Two days later, Burns Librarian Robert O’Neill responded to Moloney’s allegation in a letter that was also published by The Belfast Telegraph. “As Ed Moloney well knows, the materials were not lost; rather, they were never received, in clear violation of his contractual obligation,” O’Neill said in the letter. “Ed Moloney has consistently deflected any blame from himself onto me and Professor Thomas Hachey at Boston College. He has made several false allegations against me. The Belfast Project was an opportunity to record the stories of paramilitaries, which otherwise would have been lost to posterity. It was a noble effort. It involved a great deal of work and risk for all concerned and it is sad to witness it devolve into a character assassination in which Ed Moloney refuses to accept responsibility for a project he himself was entrusted to manage.”
Moloney rejoined in an August 5 piece printed in the Telegraph, reiterating his statement that he was never in possession of the donor forms-the contracts that all Belfast Project participants were required to sign before being interviewed. “Dr. O’Neill now accuses me of ‘a clear contractual violation’ by not providing the donor forms,” Moloney said in the piece. “But, if Boston College was in any way concerned about any contractual violation, it failed to either raise the issue with me, or to take any action before the time limits expired for enforcing any obligations in 2012 … [BC] had the opportunity to complain of contractual breach as late as 2011 when the subpoenas were issued and it realised it did not have several donor agreements, but never once did so.” Moloney continued, repeating that as he was living in New York, O’Neill would have been responsible for handling the documents, and concluding that, “Since I never handled the forms, I could not lose them.”

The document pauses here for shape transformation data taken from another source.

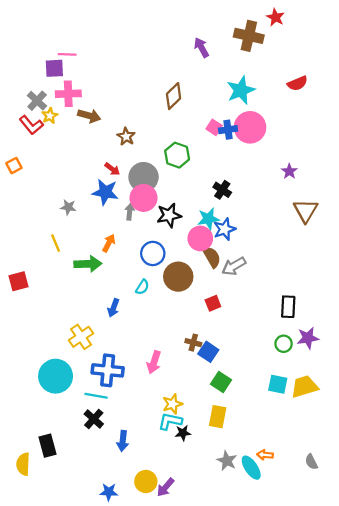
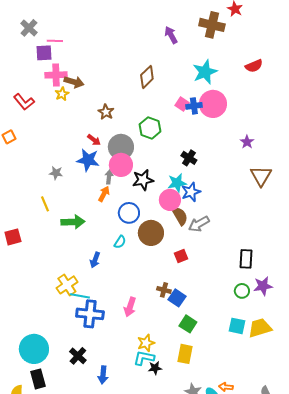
gray cross: (37, 101) -> (29, 28), moved
yellow star: (50, 116) -> (62, 94), moved
brown arrow: (89, 116) -> (74, 82), moved
orange arrow: (109, 243) -> (104, 194), moved
cyan circle: (56, 376) -> (34, 349), moved
cyan line: (96, 396) -> (80, 296), moved

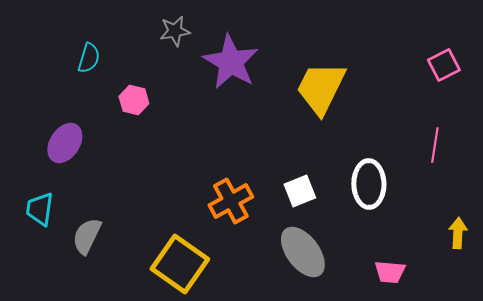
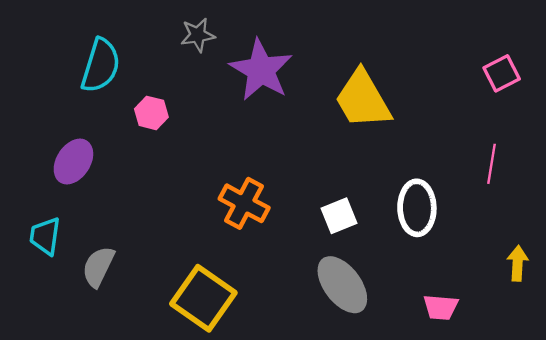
cyan semicircle: (89, 58) -> (101, 65), size x1.6
yellow trapezoid: (321, 88) -> (363, 99), turned -56
orange cross: (231, 201) -> (244, 203), moved, turned -33

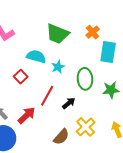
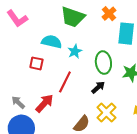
red square: (21, 77) -> (36, 63), turned -32
black arrow: (69, 103) -> (98, 87), moved

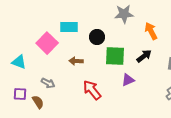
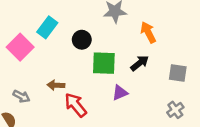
cyan rectangle: (69, 27) -> (47, 27), turned -54
brown arrow: (76, 61) -> (56, 85), moved

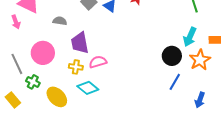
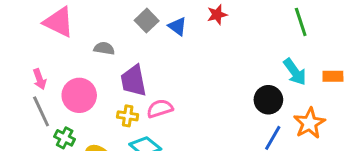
pink arrow: (16, 22) -> (40, 79), moved
cyan arrow: (190, 37) -> (295, 72), turned -60
orange star: (200, 60) -> (309, 123), moved

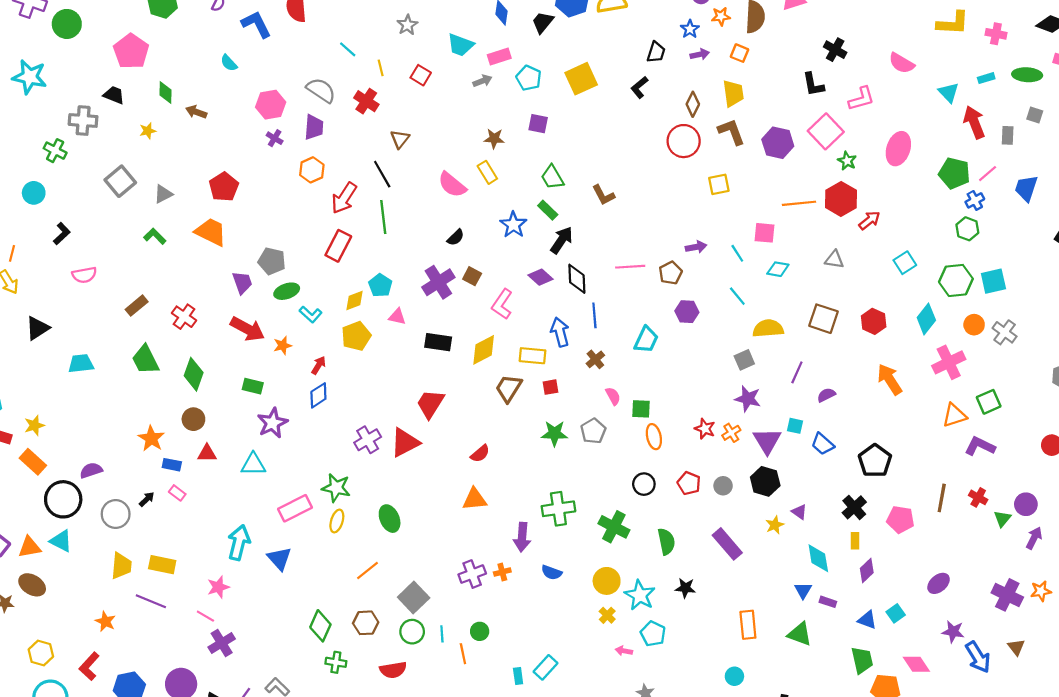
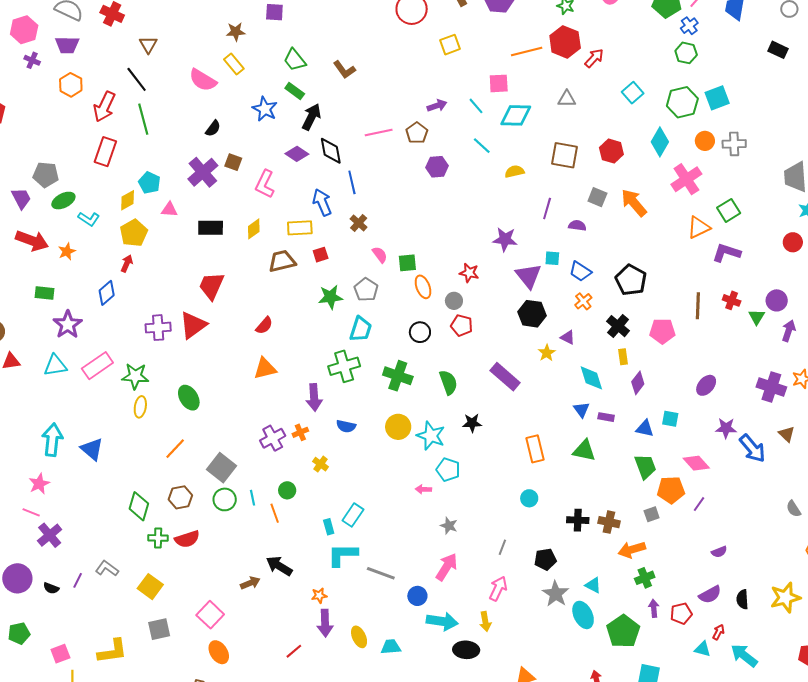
purple trapezoid: (314, 127) -> (67, 45), turned 95
cyan diamond: (778, 269) -> (516, 115), size x1.5
yellow semicircle: (768, 328) -> (515, 172), size x0.7
gray cross: (1005, 332) -> (734, 144), turned -30
cyan trapezoid: (646, 340) -> (361, 329), moved
yellow diamond: (484, 350) -> (254, 229), size x0.7
gray square: (744, 360) -> (597, 197), moved, turned -36
red arrow: (319, 365) -> (127, 263), moved
brown trapezoid: (509, 388) -> (282, 261), turned 52
purple semicircle: (826, 395) -> (577, 226), turned 42
orange cross: (731, 433) -> (583, 301), moved
purple cross: (368, 440) -> (158, 328), turned 35
gray circle: (723, 486) -> (454, 301), moved
pink rectangle: (295, 508) -> (97, 366), moved
cyan square: (896, 613) -> (670, 419), turned -36
yellow cross: (607, 615) -> (320, 464), moved
red semicircle: (393, 670) -> (187, 539), moved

The University maintains that Moloney is still obligated to identify the three participants in question, however. “Project Director Ed Moloney was contractually obligated to supply a key to Burns Librarian Robert O’Neill that identifies the interviewees,” Dunn said. “Boston College’s Attorney Jeff Swope contacted Mr. Moloney’s attorney after the May 31 court ruling to request that he fulfill his contractual obligation. Mr. Moloney has thus far declined the request.”